The FAA’s concerns around 5G were also disputed earlier this month by six former FCC Chairs in a letter to FCC Chairwoman Jessica Rosenworcel. “In this case, the FAA position threatens to derail the reasoned conclusions reached by the FCC after years of technical analysis and study,” the former FCC members said.

US telecoms, particularly AT&T and Verizon, have a good reason to oppose any 5G rollout delays. Collectively, the firms dished out $US81.7 ($115) billion on C-band spectrum in an FCC auction earlier this year to buff their network. The majority of that spending came from Verizon ($US45.45 ($64) billion) and AT&T ($US23.41 ($33) billion) which analysts argue have both been playing catch up in the 5G race with industry leader T-Mobile.

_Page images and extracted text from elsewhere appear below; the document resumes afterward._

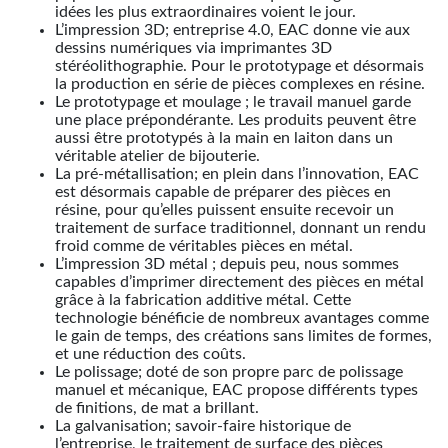
idées les plus extraordinaires voient le jour.
L’impression 3D; entreprise 4.0, EAC donne vie aux
dessins numériques via imprimantes 3D
stéréolithographie. Pour le prototypage et désormais
la production en série de pièces complexes en résine.
Le prototypage et moulage ; le travail manuel garde
une place prépondérante. Les produits peuvent être
aussi être prototypés à la main en laiton dans un
véritable atelier de bijouterie.
La pré-métallisation; en plein dans l’innovation, EAC
est désormais capable de préparer des pièces en
résine, pour qu’elles puissent ensuite recevoir un
traitement de surface traditionnel, donnant un rendu
froid comme de véritables pièces en métal.
L’impression 3D métal ; depuis peu, nous sommes
capables d’imprimer directement des pièces en métal
grâce à la fabrication additive métal. Cette
technologie bénéficie de nombreux avantages comme
le gain de temps, des créations sans limites de formes,
et une réduction des coûts.
Le polissage; doté de son propre parc de polissage
manuel et mécanique, EAC propose différents types
de finitions, de mat a brillant.
La galvanisation; savoir-faire historique de
l’entreprise, le traitement de surface des pièces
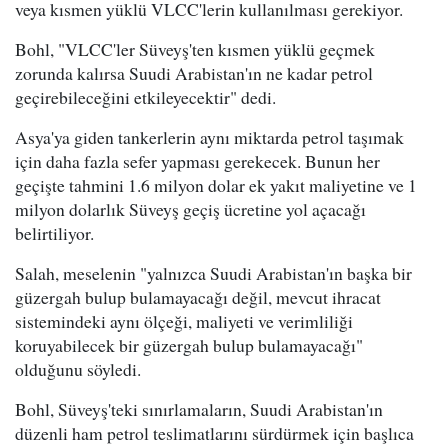
veya kısmen yüklü VLCC'lerin kullanılması gerekiyor.
Bohl, "VLCC'ler Süveyş'ten kısmen yüklü geçmek
zorunda kalırsa Suudi Arabistan'ın ne kadar petrol
geçirebileceğini etkileyecektir" dedi.
Asya'ya giden tankerlerin aynı miktarda petrol taşımak
için daha fazla sefer yapması gerekecek. Bunun her
geçişte tahmini 1.6 milyon dolar ek yakıt maliyetine ve 1
milyon dolarlık Süveyş geçiş ücretine yol açacağı
belirtiliyor.
Salah, meselenin "yalnızca Suudi Arabistan'ın başka bir
güzergah bulup bulamayacağı değil, mevcut ihracat
sistemindeki aynı ölçeği, maliyeti ve verimliliği
koruyabilecek bir güzergah bulup bulamayacağı"
olduğunu söyledi.
Bohl, Süveyş'teki sınırlamaların, Suudi Arabistan'ın
düzenli ham petrol teslimatlarını sürdürmek için başlıca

“It is critical that these discussions be informed by the science and the data,” AT&T previously told Gizmodo. “That is the only path to enabling experts and engineers to assess whether any legitimate coexistence issues exist.”

The bickering over 5G deployment comes as the airline industry struggles with supply chain shortages, Covid-19 induced restrictions, and unruly passengers that could cost as much as $US2.1 ($3) billion in disruption, according to Airlines for America data cited by Bloomberg.

Neither the FAA nor the FCC immediately responded to Gizmodo’s requests for comment regarding the talks.